* [Extracted records]
^^^^^^^^

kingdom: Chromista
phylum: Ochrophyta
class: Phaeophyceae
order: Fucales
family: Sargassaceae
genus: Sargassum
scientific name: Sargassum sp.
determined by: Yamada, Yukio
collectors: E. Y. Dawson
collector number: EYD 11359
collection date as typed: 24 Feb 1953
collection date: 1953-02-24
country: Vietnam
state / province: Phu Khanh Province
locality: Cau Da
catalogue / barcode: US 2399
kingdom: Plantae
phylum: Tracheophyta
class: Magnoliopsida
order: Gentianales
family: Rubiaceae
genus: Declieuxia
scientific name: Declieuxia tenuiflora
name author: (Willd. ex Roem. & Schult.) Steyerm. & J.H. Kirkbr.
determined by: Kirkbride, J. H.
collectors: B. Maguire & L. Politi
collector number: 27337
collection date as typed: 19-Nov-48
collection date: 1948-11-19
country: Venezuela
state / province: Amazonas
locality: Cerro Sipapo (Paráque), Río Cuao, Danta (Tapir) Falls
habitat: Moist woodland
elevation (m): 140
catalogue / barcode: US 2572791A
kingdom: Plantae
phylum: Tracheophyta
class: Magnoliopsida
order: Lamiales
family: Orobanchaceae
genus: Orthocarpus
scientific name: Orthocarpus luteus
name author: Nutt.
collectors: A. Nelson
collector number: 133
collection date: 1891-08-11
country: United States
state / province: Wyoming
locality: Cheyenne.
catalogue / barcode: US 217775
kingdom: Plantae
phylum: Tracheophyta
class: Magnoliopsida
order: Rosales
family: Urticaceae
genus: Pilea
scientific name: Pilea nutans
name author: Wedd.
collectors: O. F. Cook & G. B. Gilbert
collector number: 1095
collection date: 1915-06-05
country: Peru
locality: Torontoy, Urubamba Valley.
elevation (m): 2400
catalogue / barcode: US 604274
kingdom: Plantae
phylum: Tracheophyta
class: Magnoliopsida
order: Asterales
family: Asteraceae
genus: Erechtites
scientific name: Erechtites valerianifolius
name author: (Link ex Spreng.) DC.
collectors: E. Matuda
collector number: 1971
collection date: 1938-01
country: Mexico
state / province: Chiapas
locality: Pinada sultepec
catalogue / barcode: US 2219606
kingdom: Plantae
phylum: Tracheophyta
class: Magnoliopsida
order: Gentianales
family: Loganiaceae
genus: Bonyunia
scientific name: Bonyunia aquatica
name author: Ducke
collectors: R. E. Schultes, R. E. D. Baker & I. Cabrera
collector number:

^^^^^^^^

* [WRITTEN TASK]
Rewrite every line of the rows above as a numbered list, leaving out any blank lines.

* [REPLY TO THE TASK]
1. kingdom: Chromista
2. phylum: Ochrophyta
3. class: Phaeophyceae
4. order: Fucales
5. family: Sargassaceae
6. genus: Sargassum
7. scientific name: Sargassum sp.
8. determined by: Yamada, Yukio
9. collectors: E. Y. Dawson
10. collector number: EYD 11359
11. collection date as typed: 24 Feb 1953
12. collection date: 1953-02-24
13. country: Vietnam
14. state / province: Phu Khanh Province
15. locality: Cau Da
16. catalogue / barcode: US 2399
17. kingdom: Plantae
18. phylum: Tracheophyta
19. class: Magnoliopsida
20. order: Gentianales
21. family: Rubiaceae
22. genus: Declieuxia
23. scientific name: Declieuxia tenuiflora
24. name author: (Willd. ex Roem. & Schult.) Steyerm. & J.H. Kirkbr.
25. determined by: Kirkbride, J. H.
26. collectors: B. Maguire & L. Politi
27. collector number: 27337
28. collection date as typed: 19-Nov-48
29. collection date: 1948-11-19
30. country: Venezuela
31. state / province: Amazonas
32. locality: Cerro Sipapo (Paráque), Río Cuao, Danta (Tapir) Falls
33. habitat: Moist woodland
34. elevation (m): 140
35. catalogue / barcode: US 2572791A
36. kingdom: Plantae
37. phylum: Tracheophyta
38. class: Magnoliopsida
39. order: Lamiales
40. family: Orobanchaceae
41. genus: Orthocarpus
42. scientific name: Orthocarpus luteus
43. name author: Nutt.
44. collectors: A. Nelson
45. collector number: 133
46. collection date: 1891-08-11
47. country: United States
48. state / province: Wyoming
49. locality: Cheyenne.
50. catalogue / barcode: US 217775
51. kingdom: Plantae
52. phylum: Tracheophyta
53. class: Magnoliopsida
54. order: Rosales
55. family: Urticaceae
56. genus: Pilea
57. scientific name: Pilea nutans
58. name author: Wedd.
59. collectors: O. F. Cook & G. B. Gilbert
60. collector number: 1095
61. collection date: 1915-06-05
62. country: Peru
63. locality: Torontoy, Urubamba Valley.
64. elevation (m): 2400
65. catalogue / barcode: US 604274
66. kingdom: Plantae
67. phylum: Tracheophyta
68. class: Magnoliopsida
69. order: Asterales
70. family: Asteraceae
71. genus: Erechtites
72. scientific name: Erechtites valerianifolius
73. name author: (Link ex Spreng.) DC.
74. collectors: E. Matuda
75. collector number: 1971
76. collection date: 1938-01
77. country: Mexico
78. state / province: Chiapas
79. locality: Pinada sultepec
80. catalogue / barcode: US 2219606
81. kingdom: Plantae
82. phylum: Tracheophyta
83. class: Magnoliopsida
84. order: Gentianales
85. family: Loganiaceae
86. genus: Bonyunia
87. scientific name: Bonyunia aquatica
88. name author: Ducke
89. collectors: R. E. Schultes, R. E. D. Baker & I. Cabrera
90. collector number:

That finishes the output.